Address: 54 Washington Street, Newport, Rhode Island
Tips and Tours: How to get the most out of your visit to Newport
Golded Age Newport:
- A great way to see the historic mansions of Newport is toNewport Viking Trolley TourVilla, including entry to your choice of The Breakers, Marble House or Rosecliff. This tour explores Ocean Drive and Bellevue Avenue and is a great way to see the city's unique neighborhoods and beautiful waterfront scenery. And whichever mansion you choose, you'll get a real taste of the luxurious Gilded Age lifestyle.
Newport and Barco:
- To see Newport from a different perspective, tourists can take a 90-minute guided tour with in-depth commentary.Harbor Cruise to Narragansett LighthouseCove. From the comfort of the coastal queen, see Goat Island, Rose Island, Castle Hill and Lime Rock lighthouses, as well as historic Fort Adams and Ocean Drive mansions, including the Kennedy summer White House at Hammersmith Farm.
Map of attractions and activities in Newport, Rhode Island
Newport, Rhode Island - Climate Map
|Average minimum and maximum temperature in Newport, Rhode Island in °C|
|3 -5||4 -5||8 -1||12 4||17 9||22 14||26 18||25 18||22 14||17 9||11 3||6 -2|
|Total average monthly precipitation for Newport, Rhode Island, in mm.|
|Average minimum and maximum temperatures in Newport, Rhode Island in °F|
|38 23||39 23||46 31||54 39||63 48||72 58||78 64||77 Sixty-five||71 58||62 48||52 38||43 29|
|Average monthly rainfall for Newport, Rhode Island in inches.|
More related articles at PlanetWare.com
Other attractions in Rhode Island: Newport yprovidenceit is the home of mostTop Rhode Islands AttractionsAnd thanks to the state's small size, you can easily explore both during your visit. Although Providence is also home to many historic neighborhoods, there is a wide variety of things to see and do, from a vibrant art scene thanks to the Rhode Island School of Design (RISD) to many summer events, including the not-to-be-missed Waterfires .

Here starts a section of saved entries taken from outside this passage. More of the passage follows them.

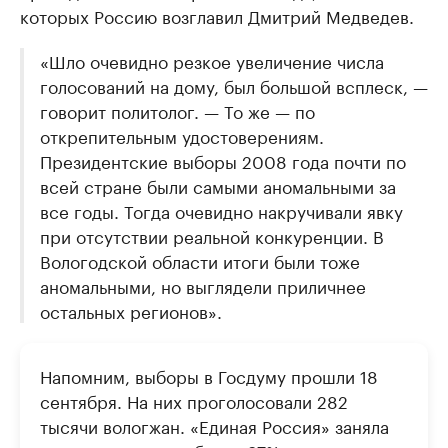
которых Россию возглавил Дмитрий Медведев.
«Шло очевидно резкое увеличение числа
голосований на дому, был большой всплеск, —
говорит политолог. — То же — по
открепительным удостоверениям.
Президентские выборы 2008 года почти по
всей стране были самыми аномальными за
все годы. Тогда очевидно накручивали явку
при отсутствии реальной конкуренции. В
Вологодской области итоги были тоже
аномальными, но выглядели приличнее
остальных регионов».
Напомним, выборы в Госдуму прошли 18
сентября. На них проголосовали 282
тысячи вологжан. «Единая Россия» заняла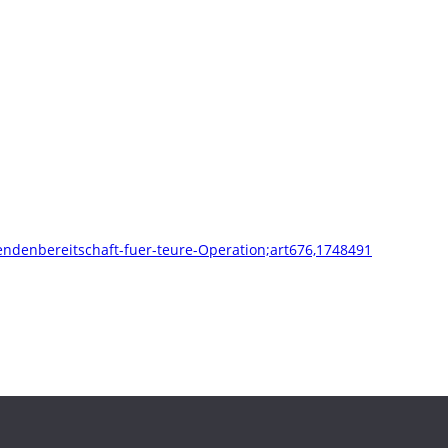
pendenbereitschaft-fuer-teure-Operation;art676,1748491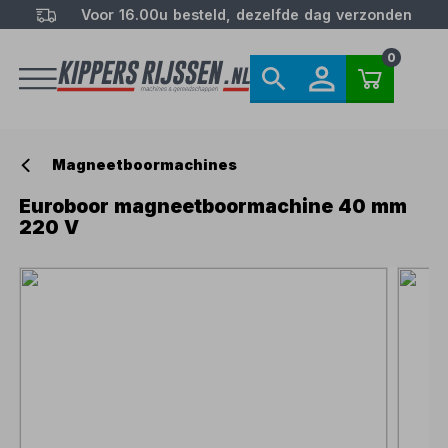
Voor 16.00u besteld, dezelfde dag verzonden
0
Magneetboormachines
Euroboor magneetboormachine 40 mm
220 V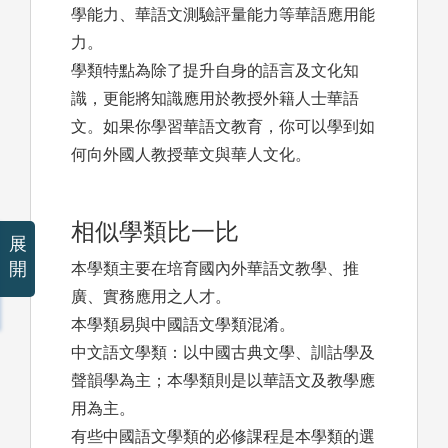
學能力、華語文測驗評量能力等華語應用能
力。
學類特點為除了提升自身的語言及文化知
識，更能將知識應用於教授外籍人士華語
文。如果你學習華語文教育，你可以學到如
何向外國人教授華文與華人文化。
相似學類比一比
展
開
本學類主要在培育國內外華語文教學、推
廣、實務應用之人才。
本學類易與中國語文學類混淆。
中文語文學類：以中國古典文學、訓詁學及
聲韻學為主；本學類則是以華語文及教學應
用為主。
有些中國語文學類的必修課程是本學類的選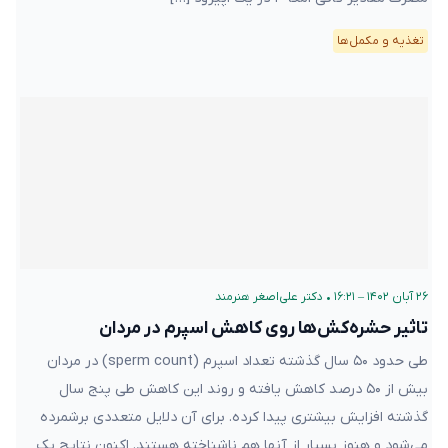
تغذیه و مکمل‌ها
۲۶ آبان ۱۴۰۲ – ۱۶:۲۱
•
دکتر علی‌اصغر هنرمند
تاثیر حشره‌کش‌ها روی کاهش اسپرم در مردان
طی حدود ۵۰ سال گذشته تعداد اسپرم‌ (sperm count) در مردان
بیش از ۵۰ درصد کاهش یافته و روند این کاهش طی پنج سال
گذشته افزایش بیشتری پیدا کرده. برای آن دلایل متعددی برشمرده
می‌شود و هنوز بسیار از آنها هم ناشناخته هستند. اکنون نتایج یک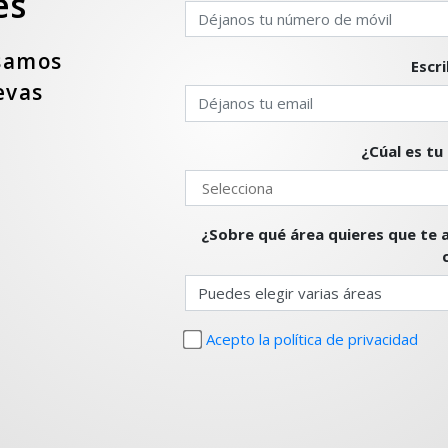
es
isamos
evas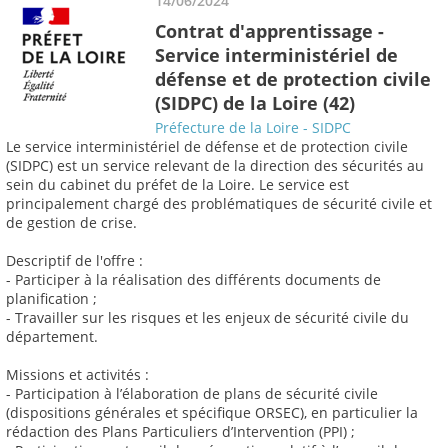
14/06/2024
Contrat d'apprentissage -
Service interministériel de
défense et de protection civile
(SIDPC) de la Loire (42)
Préfecture de la Loire - SIDPC
Le service interministériel de défense et de protection civile
(SIDPC) est un service relevant de la direction des sécurités au
sein du cabinet du préfet de la Loire. Le service est
principalement chargé des problématiques de sécurité civile et
de gestion de crise.
Descriptif de l'offre :
- Participer à la réalisation des différents documents de
planification ;
- Travailler sur les risques et les enjeux de sécurité civile du
département.
Missions et activités :
- Participation à l’élaboration de plans de sécurité civile
(dispositions générales et spécifique ORSEC), en particulier la
rédaction des Plans Particuliers d’Intervention (PPI) ;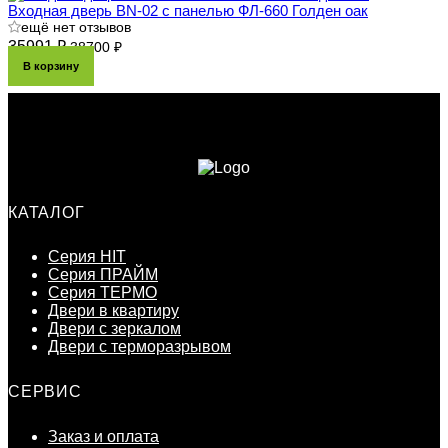
Входная дверь BN-02 с панелью ФЛ-660 Голден оак
ещё нет отзывов
35991 ₽
38700 ₽
В корзину
КАТАЛОГ
Серия HIT
Серия ПРАЙМ
Серия ТЕРМО
Двери в квартиру
Двери с зеркалом
Двери с терморазрывом
СЕРВИС
Заказ и оплата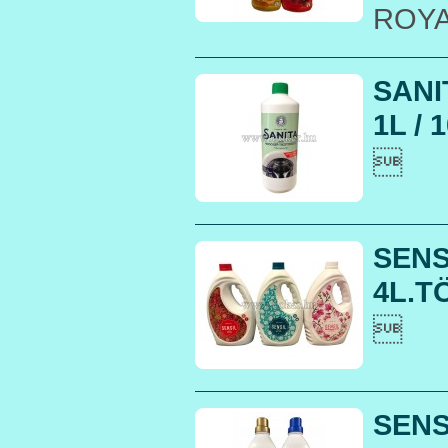
ROYA
SANI
1L / 

SENS
4L.T

SENS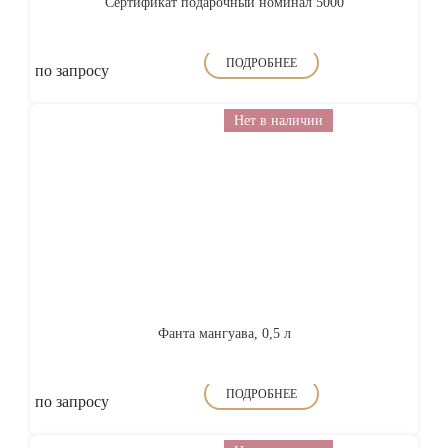
Сертификат подарочный номинал 5000
ПОДРОБНЕЕ
по запросу
Нет в наличии
Фанта мангуава, 0,5 л
ПОДРОБНЕЕ
по запросу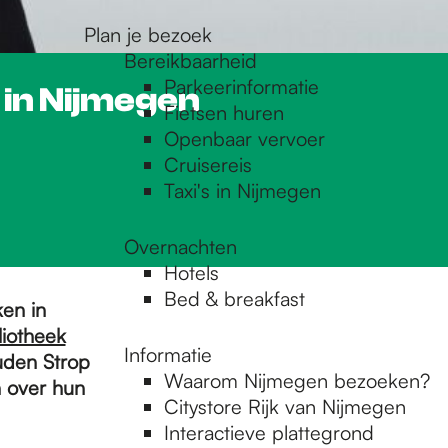
Plan je bezoek
Bereikbaarheid
Parkeerinformatie
 in Nijmegen
Fietsen huren
Openbaar vervoer
Cruisereis
Taxi's in Nijmegen
Overnachten
Hotels
Bed & breakfast
ken in
liotheek
Informatie
uden Strop
Waarom Nijmegen bezoeken?
n over hun
Citystore Rijk van Nijmegen
Interactieve plattegrond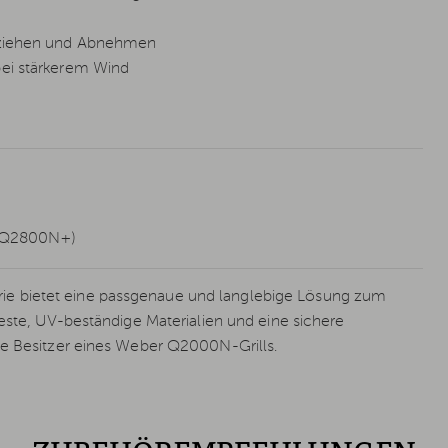
berziehen und Abnehmen
bei stärkerem Wind
, Q2800N+)
 bietet eine passgenaue und langlebige Lösung zum
feste, UV-beständige Materialien und eine sichere
le Besitzer eines Weber Q2000N-Grills.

Visiting Massachusetts:Whether you want to explore the area for its rich history or simply enjoy the New England coast, there are plenty of equally enticing attractions.Places to visit in neighboring Massachusetts. Just an hour's drive from Newport,PlymouthIt is one of the top destinations for history buffs as it is home to the famous living history museum, the Plymouth Patuxet.Cape Cod and the IslandsThey are popular tourist areas, popular for their charming towns and beautiful beaches.
Boston City Attractions:A day trip to Boston, just an hour and a half from Newport, offers tourists the chance to explore some of theseThe best attractions in Massachusettswhile enjoying the most charismatic city in the country.Boston and neighboring Cambridge are full of things to see and do.From walking the historic Freedom Trail to riding the famous swan boats in the public garden.